In some embodiments, the scenario entry may support both the import of local audio and the upload of real-time recordings, with a wider range of application scenarios. In particular, the scenario entry may include a scenario import entry and a scenario recording entry. Here, the scenario import entry may be used to upload locally stored audio information on the client. The scenario recording entry may be used to upload audio information recorded in real time on the client, and the audio information is deleted from the client after the upload is completed. Through the scenario recording entry, the user may directly implement a real-time recording function within the storage service application, and the recorded audio information is directly stored in the cloud of the storage service application. An online audio production flow will not rely on additional recording software and will not occupy the user's local storage space.
It should be noted that a generic entry may also be displayed on the homepage of the storage service application. For users who cannot distinguish their scenarios, they may upload audio information through the generic entry. The generic entry may likewise support both the import of local audio and the upload of real-time recordings. In particular, the generic entry may include a generic import entry and a generic recording entry. Here, the generic import entry may be used to upload locally stored audio information on the client. The generic recording entry may be used to upload audio information recorded in real time on the client, and the audio information is deleted from the client after the upload is completed.
Step 202, determining, based on the scenario entry, a scenario type of the audio information.
In the present embodiment, the executing body may determine, based on the scenario entry, the scenario type of the audio information.
The scenario entry may correspond one-to-one with the scenario type. Therefore, based on the scenario entry selected by the user when uploading the audio, the audio information may be automatically categorized. Here, the scenario type may be a type of scenario in which the user is recording the audio. The scenario type may include, but is not limited to: classroom recording, telephone recording, interview recording, or the like. For example, if the user uploads the audio information through a classroom recording scenario entry, it may be determined that the scenario type of the audio information is classroom recording. As another example, if the user uploads the audio information through a telephone recording scenario entry, it may be determined that the scenario type of the audio information is telephone recording. As yet another example, if the user uploads the audio information through an interview recording scenario entry, it may be determined that the scenario type of the audio information is interview recording.
Step 203, performing speech recognition on the audio information to obtain text information corresponding to the audio information.
In the present embodiment, the executing body may perform speech recognition on the audio information to obtain the text information corresponding to the audio information.
Step 204, inputting the text information and a prompt corresponding to the scenario type into a language model to obtain summary information.
In the present embodiment, the executing body may input the text information and the prompt corresponding to the scenario type into the language model to obtain the summary information.
Prompted by the prompt corresponding to the scenario type, the language model may output highly personalized, highly finished and highly accurate intelligent summaries based on the scenario type of the audio information, so that an output effect of the language model is more in line with needs of users in various scenario types. Moreover, an intelligent summarization module may be provided for audio information of different scenario types to targeted meet the user's personalized use demands, which can bring the smoothest and most practical experience to the user.
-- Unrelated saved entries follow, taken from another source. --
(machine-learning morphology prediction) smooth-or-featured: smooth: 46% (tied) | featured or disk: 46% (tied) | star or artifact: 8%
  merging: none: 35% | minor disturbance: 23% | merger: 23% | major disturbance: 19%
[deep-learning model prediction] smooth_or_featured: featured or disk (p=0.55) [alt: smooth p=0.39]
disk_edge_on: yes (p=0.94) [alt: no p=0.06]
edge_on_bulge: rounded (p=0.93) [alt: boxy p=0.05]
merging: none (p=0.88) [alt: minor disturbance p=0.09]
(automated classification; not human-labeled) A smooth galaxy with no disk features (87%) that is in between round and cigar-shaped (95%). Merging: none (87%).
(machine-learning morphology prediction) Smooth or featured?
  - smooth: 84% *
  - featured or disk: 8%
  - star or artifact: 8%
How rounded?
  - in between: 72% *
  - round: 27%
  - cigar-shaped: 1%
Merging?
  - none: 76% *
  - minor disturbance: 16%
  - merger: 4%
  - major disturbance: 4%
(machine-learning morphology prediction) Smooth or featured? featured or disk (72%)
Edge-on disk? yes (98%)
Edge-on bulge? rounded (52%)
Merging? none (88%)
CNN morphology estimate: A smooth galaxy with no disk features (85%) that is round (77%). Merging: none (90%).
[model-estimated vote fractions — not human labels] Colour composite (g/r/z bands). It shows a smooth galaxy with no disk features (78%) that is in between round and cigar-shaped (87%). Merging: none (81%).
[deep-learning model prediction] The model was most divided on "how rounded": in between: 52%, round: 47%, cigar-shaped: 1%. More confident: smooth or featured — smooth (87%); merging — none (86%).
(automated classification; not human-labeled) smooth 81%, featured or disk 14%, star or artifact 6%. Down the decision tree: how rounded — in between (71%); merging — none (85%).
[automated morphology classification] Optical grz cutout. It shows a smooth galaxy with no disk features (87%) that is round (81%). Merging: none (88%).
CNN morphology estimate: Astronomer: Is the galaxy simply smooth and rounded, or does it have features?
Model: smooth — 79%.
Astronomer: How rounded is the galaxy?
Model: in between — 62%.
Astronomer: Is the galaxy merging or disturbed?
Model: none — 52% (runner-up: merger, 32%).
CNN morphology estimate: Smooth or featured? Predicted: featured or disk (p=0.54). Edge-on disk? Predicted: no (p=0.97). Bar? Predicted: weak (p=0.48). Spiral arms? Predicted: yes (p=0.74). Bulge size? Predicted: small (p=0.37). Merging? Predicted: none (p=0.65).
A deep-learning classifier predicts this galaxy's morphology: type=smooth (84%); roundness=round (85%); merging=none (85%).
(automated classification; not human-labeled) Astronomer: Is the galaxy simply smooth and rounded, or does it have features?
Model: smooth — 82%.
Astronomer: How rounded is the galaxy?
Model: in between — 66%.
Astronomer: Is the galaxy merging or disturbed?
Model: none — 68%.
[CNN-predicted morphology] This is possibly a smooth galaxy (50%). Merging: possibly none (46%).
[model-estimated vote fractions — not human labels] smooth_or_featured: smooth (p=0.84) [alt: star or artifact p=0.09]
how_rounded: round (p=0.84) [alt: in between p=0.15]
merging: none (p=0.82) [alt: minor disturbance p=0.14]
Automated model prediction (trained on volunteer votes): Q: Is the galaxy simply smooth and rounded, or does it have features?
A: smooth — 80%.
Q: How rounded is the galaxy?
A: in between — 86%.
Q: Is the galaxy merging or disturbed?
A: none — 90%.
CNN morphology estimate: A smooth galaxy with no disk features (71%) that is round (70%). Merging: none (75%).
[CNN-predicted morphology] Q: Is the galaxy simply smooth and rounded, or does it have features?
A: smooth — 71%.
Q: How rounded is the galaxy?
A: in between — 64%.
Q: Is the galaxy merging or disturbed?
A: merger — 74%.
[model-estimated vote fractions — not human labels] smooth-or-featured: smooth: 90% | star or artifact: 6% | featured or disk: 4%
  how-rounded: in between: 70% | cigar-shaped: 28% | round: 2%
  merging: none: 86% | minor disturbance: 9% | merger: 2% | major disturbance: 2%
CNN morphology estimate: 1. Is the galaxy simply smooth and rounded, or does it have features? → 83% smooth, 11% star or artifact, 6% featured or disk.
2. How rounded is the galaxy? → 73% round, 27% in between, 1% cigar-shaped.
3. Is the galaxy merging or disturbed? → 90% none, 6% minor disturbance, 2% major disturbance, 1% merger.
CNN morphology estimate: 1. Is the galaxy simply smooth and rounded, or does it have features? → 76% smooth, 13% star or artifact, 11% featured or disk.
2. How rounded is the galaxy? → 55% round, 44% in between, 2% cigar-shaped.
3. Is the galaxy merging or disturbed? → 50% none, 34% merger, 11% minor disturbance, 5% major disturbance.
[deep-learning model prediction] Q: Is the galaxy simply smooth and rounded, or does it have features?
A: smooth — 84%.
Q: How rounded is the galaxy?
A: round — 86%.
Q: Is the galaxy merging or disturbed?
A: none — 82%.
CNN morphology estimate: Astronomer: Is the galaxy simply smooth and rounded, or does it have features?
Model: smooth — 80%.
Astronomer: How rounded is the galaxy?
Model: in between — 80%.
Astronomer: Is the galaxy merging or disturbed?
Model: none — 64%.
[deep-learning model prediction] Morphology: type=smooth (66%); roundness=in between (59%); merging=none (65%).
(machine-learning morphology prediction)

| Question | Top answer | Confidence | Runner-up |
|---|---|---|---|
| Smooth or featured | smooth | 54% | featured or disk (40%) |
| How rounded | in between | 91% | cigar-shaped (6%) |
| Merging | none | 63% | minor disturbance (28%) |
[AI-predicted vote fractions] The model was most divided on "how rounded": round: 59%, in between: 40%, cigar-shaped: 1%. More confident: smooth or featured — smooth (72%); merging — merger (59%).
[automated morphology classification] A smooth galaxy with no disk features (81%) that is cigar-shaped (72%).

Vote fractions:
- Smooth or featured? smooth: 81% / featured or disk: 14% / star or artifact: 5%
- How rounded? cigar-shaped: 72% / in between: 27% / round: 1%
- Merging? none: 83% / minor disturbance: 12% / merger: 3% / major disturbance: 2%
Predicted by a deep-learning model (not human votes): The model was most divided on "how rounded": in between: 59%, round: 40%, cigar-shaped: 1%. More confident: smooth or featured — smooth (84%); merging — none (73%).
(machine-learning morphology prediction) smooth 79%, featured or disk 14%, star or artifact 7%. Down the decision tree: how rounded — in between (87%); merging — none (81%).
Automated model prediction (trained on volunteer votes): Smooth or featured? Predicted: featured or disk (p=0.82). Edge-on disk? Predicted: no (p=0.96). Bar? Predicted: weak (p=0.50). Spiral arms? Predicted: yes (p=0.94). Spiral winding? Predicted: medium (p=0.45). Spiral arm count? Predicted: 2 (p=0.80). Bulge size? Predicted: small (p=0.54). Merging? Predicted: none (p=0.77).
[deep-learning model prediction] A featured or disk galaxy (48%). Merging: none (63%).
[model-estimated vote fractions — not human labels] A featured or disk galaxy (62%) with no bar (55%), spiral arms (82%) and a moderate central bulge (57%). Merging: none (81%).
The language model is obtained by performing supervised fine-tuning on a pre-trained model using samples corresponding to various scenario types. The prompts corresponding to the various scenario types are obtained by tuning initial prompts corresponding to the various scenario types using the language model. The training process of the language model and the tuning process of the prompts may be referred to the embodiment shown in
In some embodiments, based on the scenario type determined by the scenario import entry, a personalized intelligent summarization module may be provided on the client for the user's unique scenario-based demands, ensuring the relevance and completeness of intelligent summaries output from the language model.
In the case where the scenario type is classroom recording, the prompt may be subdivided by way of ingenious re-segmentation of the audio information of the classroom recording, which ensures that efficient and complete abstracts, segmented summaries, and knowledge points can be output in all kinds of subdivided categories, thus improving the efficiency and accuracy of text abstract generation. Specific steps may be as follows:
First, categorizing the text information based on the prompt corresponding to the classroom recording to obtain a category of the text information.
Here, the category may include, but is not limited to: a language learning category, a test-taking learning category, a pan-learning category, or the like.
Then, summarizing the text information according to the category using the language model to obtain the summary information.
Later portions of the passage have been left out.